■ **DATA SHOWN**:
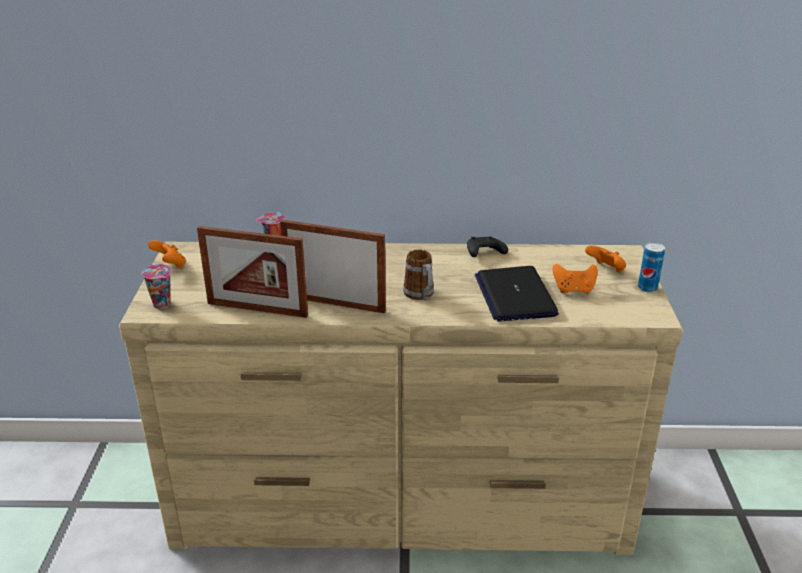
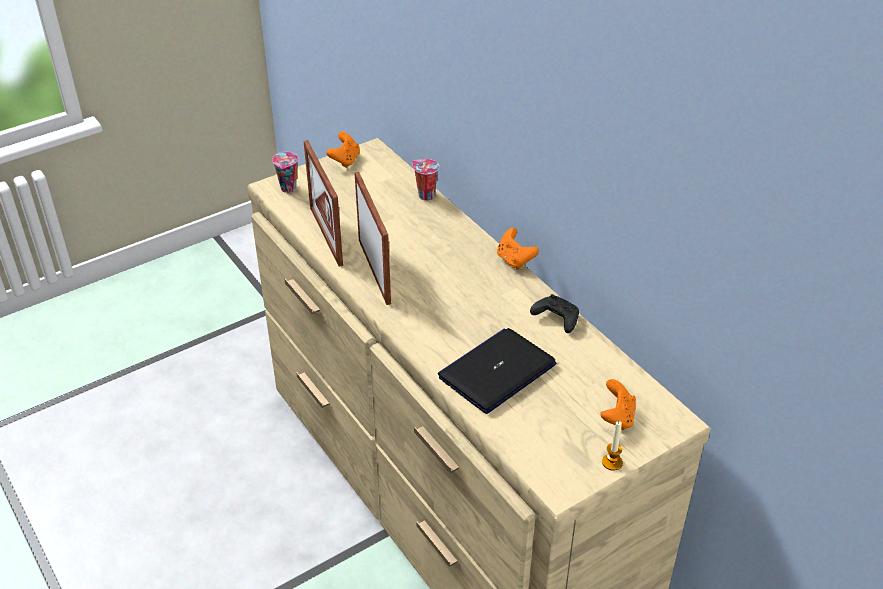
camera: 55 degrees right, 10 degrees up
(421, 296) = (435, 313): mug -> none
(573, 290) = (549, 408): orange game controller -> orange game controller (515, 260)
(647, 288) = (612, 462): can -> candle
* * *
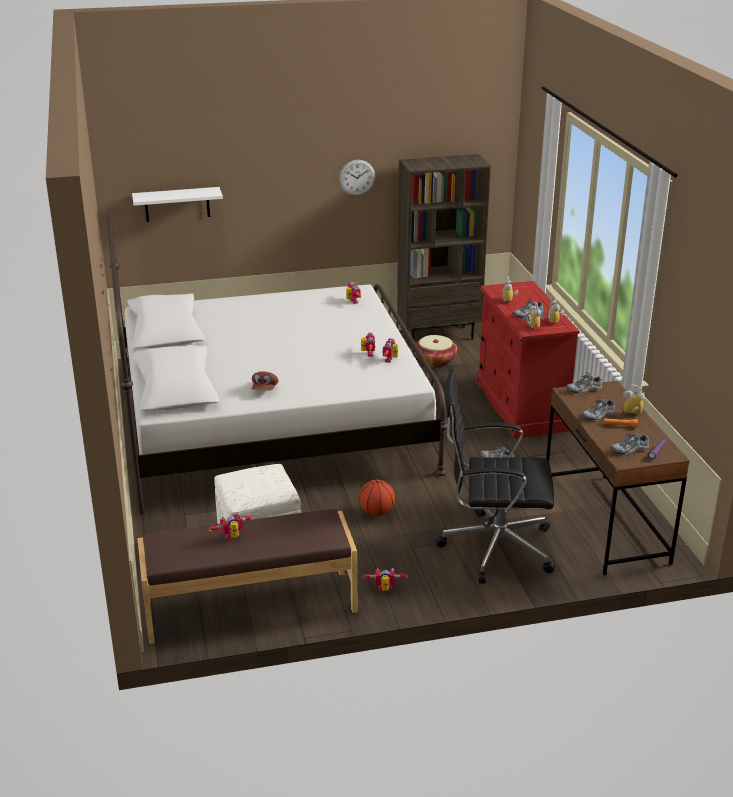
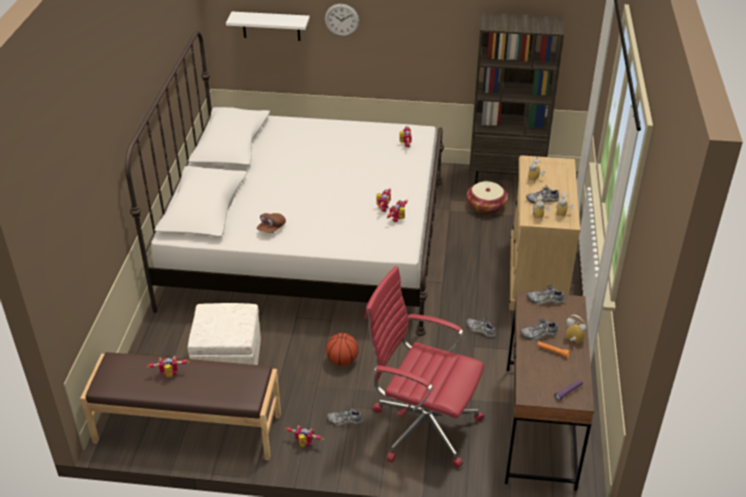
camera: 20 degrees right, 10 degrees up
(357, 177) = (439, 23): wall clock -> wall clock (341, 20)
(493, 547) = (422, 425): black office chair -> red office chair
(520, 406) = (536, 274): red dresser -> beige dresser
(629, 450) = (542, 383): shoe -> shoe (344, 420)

■ **BRIEF**: Reproduce only the lines above, starting at the line with "(573, 290) = (549, 408): orange" and ending at the line with "(647, 288) = (612, 462): can -> candle", exactly as written.

■ **ANSWER TO THE EXERCISE**:
(573, 290) = (549, 408): orange game controller -> orange game controller (515, 260)
(647, 288) = (612, 462): can -> candle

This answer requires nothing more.